The claim that men were less likely to take social distancing seriously was only supported by a ten-year-old reference looking at the use of public spaces but not actual evidence comparing male and female behaviour during the pandemic. I did speak to some agreeable and extremely funny Asian lads in my local park who informed me that they were there because they were not made welcome in the house by women, who viewed it as their domain during the day. I don’t know how prevalent these attitudes are but these issues are always more complex and nuanced than they appear at first sight.
The authors objected to the ‘patriarchal’ war analogy that was used to mobilise public support. But that war is not patriarchal. Boudica, Catherine the Great, Queen Elizabeth 1st, Margaret Thatcher, Golda Meir, Indira Gandhi, Benazir Bhutto and Aung San Su Kyi have all been very able but quite capable of adopting military solutions. The suffragettes, including the Pankhursts, viewed it as men’s duty to women to join up and fight during WW1, while they themselves stayed at home. Hetti Barkworth-Nanton has been appointed to the board of the domestic violence charity Refuge while she is chief executive of a Ministry-of-Defence spin-off company that manufactures ‘higher performance’ low noise captive ammunition. However distasteful it may be to some people, the war analogy as a means of mobilising the whole population, was actually an effective one during the pandemic. What metaphor would the authors have preferred? They don’t say.
You will be aware by now that I have a very low opinion of this article although I would defend the right of the authors to write and publish their views. In fact, there was only short window of opportinity to publish the article. It subsequently emerged that it was BAME men who were most at risk from COVID-19. The authors wouldn’t have dared extend their argument to suggest that macho stereotypes run even deeper in the BAME community. What was really indefensible, however, was that they engaged with comments that were favourable to their point of view even indulging in mutual congratulations whilst refusing to respond to carefully written counterarguments. That, more than their ill-informed, poorly researched and misandrist views is deserving of our contempt.

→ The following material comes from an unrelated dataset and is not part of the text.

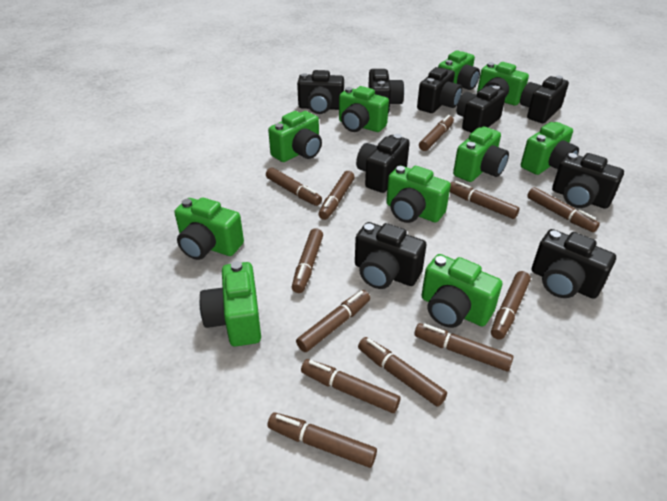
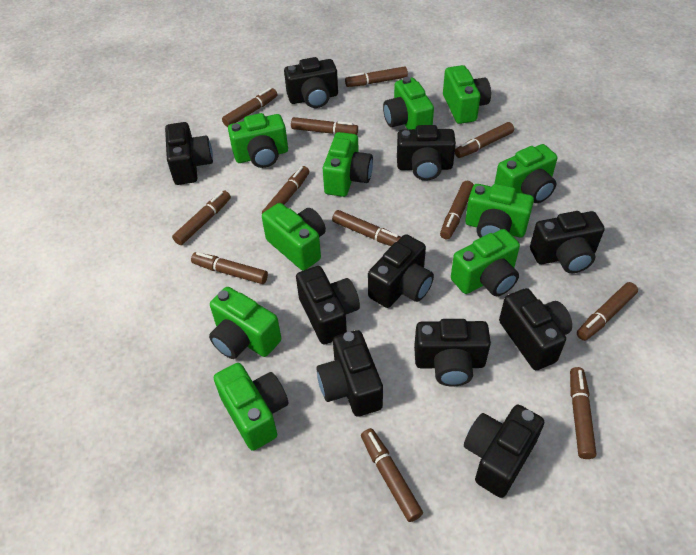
black camera: [297,70,344,114] [355,222,427,289] [356,134,410,193] [368,69,404,114] [417,67,462,113] [456,86,506,133] [520,76,569,123] [532,229,616,299] [552,153,624,209] = 9 -> [165,122,213,185] [284,57,338,108] [296,266,360,344] [316,330,383,417] [368,234,434,308] [397,125,456,181] [414,319,491,387] [464,405,544,498] [499,288,572,370] [530,211,605,273] = 10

I note that Stephen Burrell is now an Assistant Professor in the Department of Sociology at Durham. This should confirm the suspicions of many about declining academic standards. It is well recognised that there has there been grade inflation but less well known is title inflation. There are now so many Professors and Assistant Professors but almost no Lecturers, Senior Lecturers or Readers. Mr Burrell’s research output looks to me to be rather too modest for his grand title.